En 1932 Aldous Huxley escribió Un mundo feliz, una novela que vuelve sobre el tema de la sociedad perfecta, o al menos el de un mundo de habitantes satisfechos con su suerte. Como siempre necesitaremos personas que hagan trabajos ingratos (recoger basuras, limpiar cañerías…) Huxley imagina los épsilon, personas con diseño genético y programación cultural calculada para que amen las escobas y odien los libros. Los primeros regalos de los bebés épsilon son un libro y una escoba: cuando cogen el libro reciben una pequeña descarga eléctrica. La escoba, en cambio, emite dulces cancioncillas.
En 1962 Huxley escribió otro ensayo novelado, La isla, un enternecedor intento de refutarse a sí mismo y demostrar que no todo está perdido, que el hombre puede ser de verdad humano y feliz algún día. En La isla las drogas no se utilizan para manipular la psiquis de los habitantes, como en Un mundo feliz, sino para potenciar su lucidez.
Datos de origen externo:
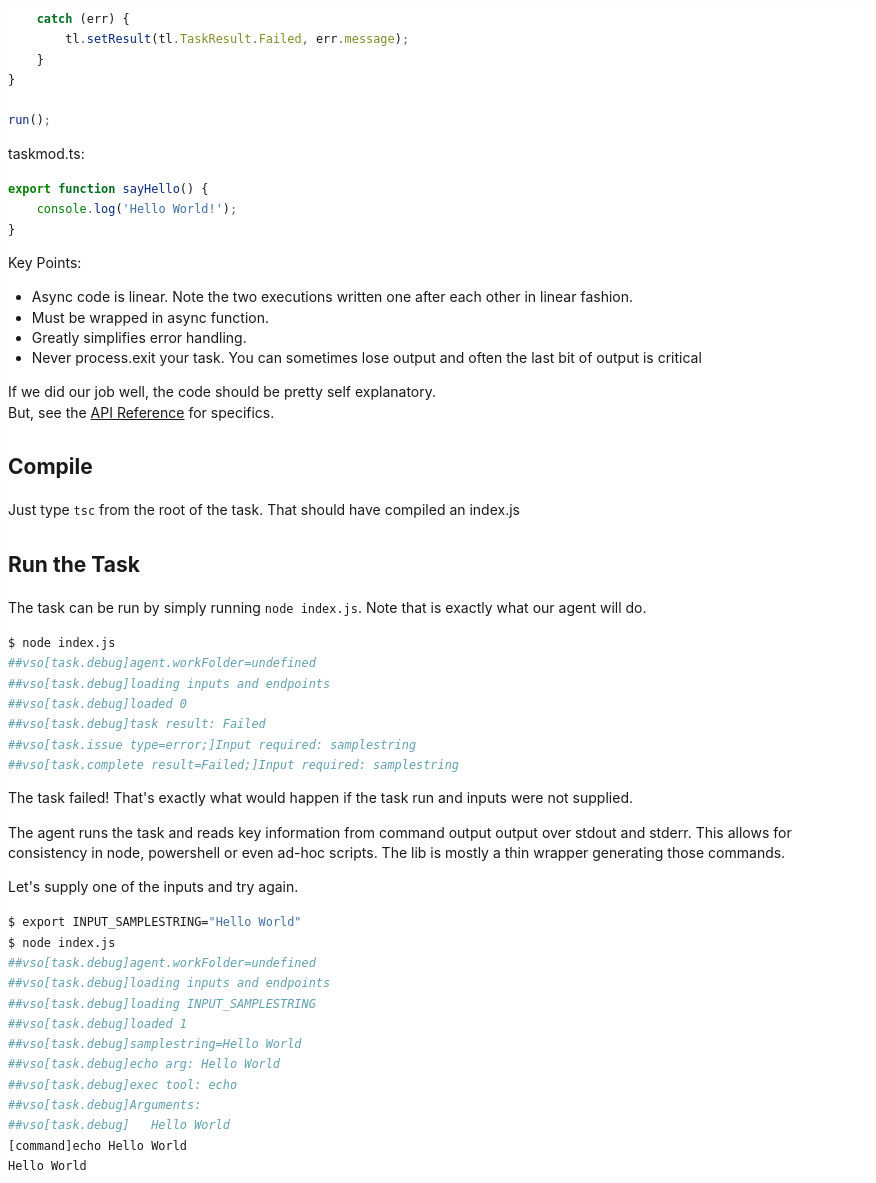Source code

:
 ```javascript
    catch (err) {
        tl.setResult(tl.TaskResult.Failed, err.message);
    }
}

run();
```

taskmod.ts:

```javascript
export function sayHello() {
    console.log('Hello World!');
}
```

Key Points:

 - Async code is linear.  Note the two executions written one after each other in linear fashion.
 - Must be wrapped in async function.
 - Greatly simplifies error handling.
 - Never process.exit your task.  You can sometimes lose output and often the last bit of output is critical

If we did our job well, the code should be pretty self explanatory.    
But, see the [API Reference](vsts-task-lib.md) for specifics.

## Compile

Just type `tsc` from the root of the task.  That should have compiled an index.js

## Run the Task

The task can be run by simply running `node index.js`.  Note that is exactly what our agent will do.

```bash
$ node index.js
##vso[task.debug]agent.workFolder=undefined
##vso[task.debug]loading inputs and endpoints
##vso[task.debug]loaded 0
##vso[task.debug]task result: Failed
##vso[task.issue type=error;]Input required: samplestring
##vso[task.complete result=Failed;]Input required: samplestring
``` 

The task failed!  That's exactly what would happen if the task run and inputs were not supplied.

The agent runs the task and reads key information from command output output over stdout and stderr.  This allows for consistency in node, powershell or even ad-hoc scripts.  The lib is mostly a thin wrapper generating those commands.

Let's supply one of the inputs and try again.

```bash
$ export INPUT_SAMPLESTRING="Hello World"
$ node index.js
##vso[task.debug]agent.workFolder=undefined
##vso[task.debug]loading inputs and endpoints
##vso[task.debug]loading INPUT_SAMPLESTRING
##vso[task.debug]loaded 1
##vso[task.debug]samplestring=Hello World
##vso[task.debug]echo arg: Hello World
##vso[task.debug]exec tool: echo
##vso[task.debug]Arguments:
##vso[task.debug]   Hello World
[command]echo Hello World
Hello World
```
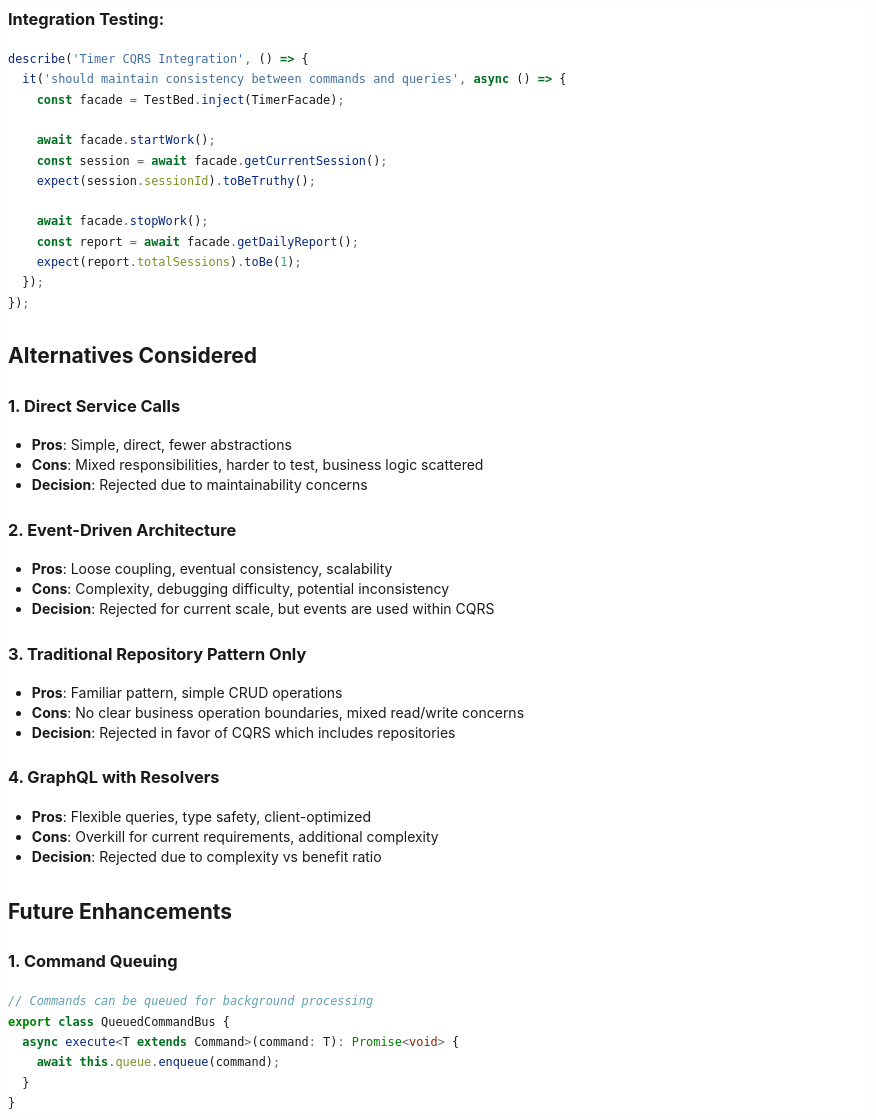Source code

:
 ```typescript
```

### Integration Testing:
```typescript
describe('Timer CQRS Integration', () => {
  it('should maintain consistency between commands and queries', async () => {
    const facade = TestBed.inject(TimerFacade);

    await facade.startWork();
    const session = await facade.getCurrentSession();
    expect(session.sessionId).toBeTruthy();

    await facade.stopWork();
    const report = await facade.getDailyReport();
    expect(report.totalSessions).toBe(1);
  });
});
```

## Alternatives Considered

### 1. **Direct Service Calls**
- **Pros**: Simple, direct, fewer abstractions
- **Cons**: Mixed responsibilities, harder to test, business logic scattered
- **Decision**: Rejected due to maintainability concerns

### 2. **Event-Driven Architecture**
- **Pros**: Loose coupling, eventual consistency, scalability
- **Cons**: Complexity, debugging difficulty, potential inconsistency
- **Decision**: Rejected for current scale, but events are used within CQRS

### 3. **Traditional Repository Pattern Only**
- **Pros**: Familiar pattern, simple CRUD operations
- **Cons**: No clear business operation boundaries, mixed read/write concerns
- **Decision**: Rejected in favor of CQRS which includes repositories

### 4. **GraphQL with Resolvers**
- **Pros**: Flexible queries, type safety, client-optimized
- **Cons**: Overkill for current requirements, additional complexity
- **Decision**: Rejected due to complexity vs benefit ratio

## Future Enhancements

### 1. **Command Queuing**
```typescript
// Commands can be queued for background processing
export class QueuedCommandBus {
  async execute<T extends Command>(command: T): Promise<void> {
    await this.queue.enqueue(command);
  }
}
```
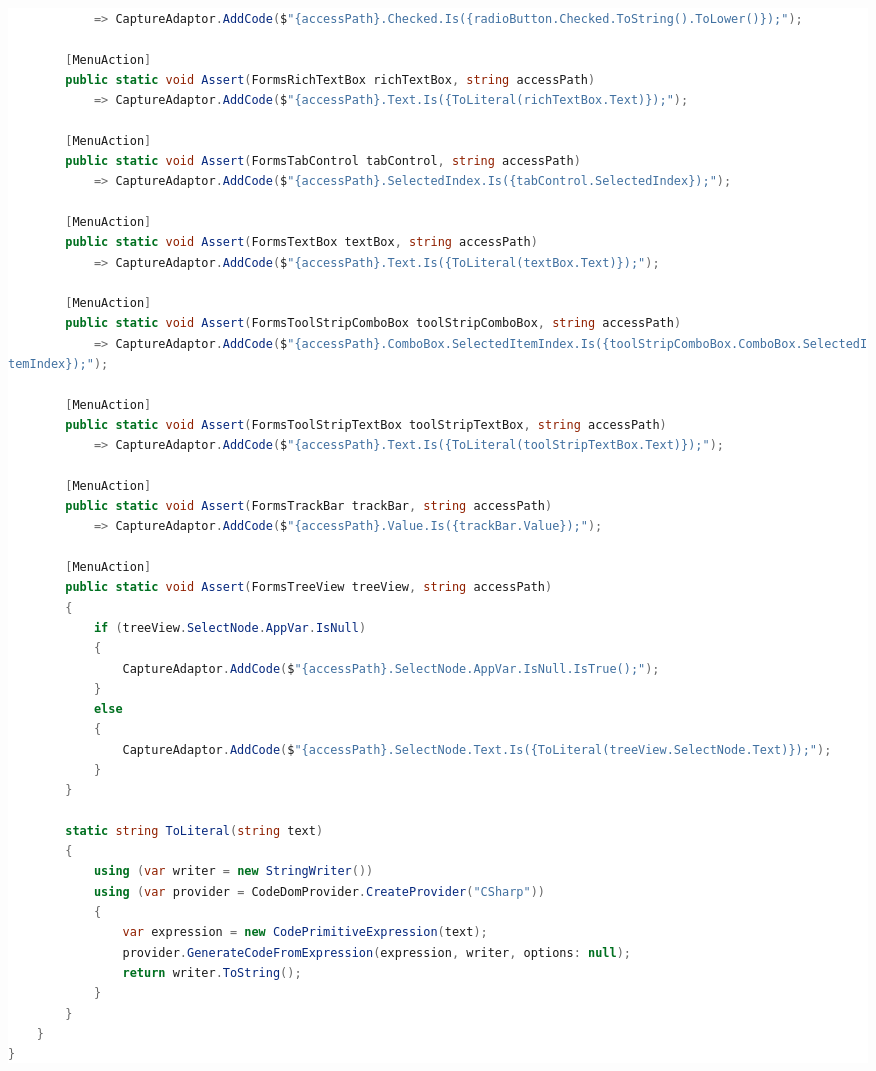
```cs
            => CaptureAdaptor.AddCode($"{accessPath}.Checked.Is({radioButton.Checked.ToString().ToLower()});");

        [MenuAction]
        public static void Assert(FormsRichTextBox richTextBox, string accessPath)
            => CaptureAdaptor.AddCode($"{accessPath}.Text.Is({ToLiteral(richTextBox.Text)});");

        [MenuAction]
        public static void Assert(FormsTabControl tabControl, string accessPath)
            => CaptureAdaptor.AddCode($"{accessPath}.SelectedIndex.Is({tabControl.SelectedIndex});");

        [MenuAction]
        public static void Assert(FormsTextBox textBox, string accessPath)
            => CaptureAdaptor.AddCode($"{accessPath}.Text.Is({ToLiteral(textBox.Text)});");

        [MenuAction]
        public static void Assert(FormsToolStripComboBox toolStripComboBox, string accessPath)
            => CaptureAdaptor.AddCode($"{accessPath}.ComboBox.SelectedItemIndex.Is({toolStripComboBox.ComboBox.SelectedItemIndex});");

        [MenuAction]
        public static void Assert(FormsToolStripTextBox toolStripTextBox, string accessPath)
            => CaptureAdaptor.AddCode($"{accessPath}.Text.Is({ToLiteral(toolStripTextBox.Text)});");

        [MenuAction]
        public static void Assert(FormsTrackBar trackBar, string accessPath)
            => CaptureAdaptor.AddCode($"{accessPath}.Value.Is({trackBar.Value});");

        [MenuAction]
        public static void Assert(FormsTreeView treeView, string accessPath)
        {
            if (treeView.SelectNode.AppVar.IsNull)
            {
                CaptureAdaptor.AddCode($"{accessPath}.SelectNode.AppVar.IsNull.IsTrue();");
            }
            else
            {
                CaptureAdaptor.AddCode($"{accessPath}.SelectNode.Text.Is({ToLiteral(treeView.SelectNode.Text)});");
            }
        }

        static string ToLiteral(string text)
        {
            using (var writer = new StringWriter())
            using (var provider = CodeDomProvider.CreateProvider("CSharp"))
            {
                var expression = new CodePrimitiveExpression(text);
                provider.GenerateCodeFromExpression(expression, writer, options: null);
                return writer.ToString();
            }
        }
    }
}
```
En vez de parlantes repitiendo consignas ideológicas, hay loros que repiten lemas edificantes. Los niños viven separados de sus familias para ahorrarles las neurosis de sus padres, no para castrarles su individualidad.
La isla es el contrapunto de Un mundo feliz.
El programa de esta «república» contempla varias materias: salud pública, drogas, medicina, ecología, educación, el progreso. Un pénsum así no podía dejar indiferente a Alejandro Gaviria, que utiliza La isla como pretexto para repensar temas que conoce y le preocupan, y para rendirle homenaje a uno de sus autores de cabecera: «La lectura es un acto de creación. Otro fin del mundo es posible intenta eso, leer creativamente a un autor imprescindible, Aldous Huxley». (El título parece contener un guiño sarcástico contra las utopías y los libros de superación).
El resultado es un ensayo crítico. Aquí están otra vez las constantes del estilo de Gaviria: escepticismo, claridad, dominio del arte de la conjetura (piedra de toque del ensayo) y mezcla de reflexiones y pasajes narrativos, un híbrido que Gaviria maneja muy bien.
Al final nos demuestra que no es un investigador de escritorio. Como en La isla se habla de drogas y como Huxley fue uno de los pioneros en el estudio y el consumo del LSD, hasta el punto de convertirse en un símbolo de la contracultura y merecer un sitio en la carátula del Sgt. Pepper’s de los Beatles, Gaviria decide que no tiene sentido hablar de drogas desde su virginal condición de nerdo y «caballo». Entonces se mete un ácido y nos cuenta la experiencia.
Caldeando la frialdad del ensayo con la calidez de la crónica, una fórmula que ya había probado en otros libros suyos, Gaviria vuelve sobre viejas cuestiones de la filosofía política y la psicología social: ¿tendremos algún día sociedades armónicas? ¿Está el ser humano condenado a la tristeza? ¿Es la felicidad una emoción efímera y huidiza? ¿Existe una salida razonable a la tensión entre libertad y orden? Con una prosa bien calibrada y una mezcla de vivencias, experiencias laborales y datos sociológicos, Gaviria nos incita a que saquemos nuestras propias conclusiones. Antes que un ensayo cerrado y concluyente, su libro es una máquina de estimulación del pensamiento.
La primicia. Alejandro Gaviria le concedió una entrevista a Canal Capital el miércoles. Evitando la pregunta obvia y directa, Carolina Sanín le tiró esta «curva» rápida: ¿Qué cree que ven en usted los que le piden que se lance? «Quizá coherencia y valores… quizá pesa la novedad…», respondió Gaviria. Lo dijo con un punto de rubor —no es fácil hablar bien de uno mismo— pero utilizó un tono como de plaza pública que no dejó ninguna duda: será candidato presidencial.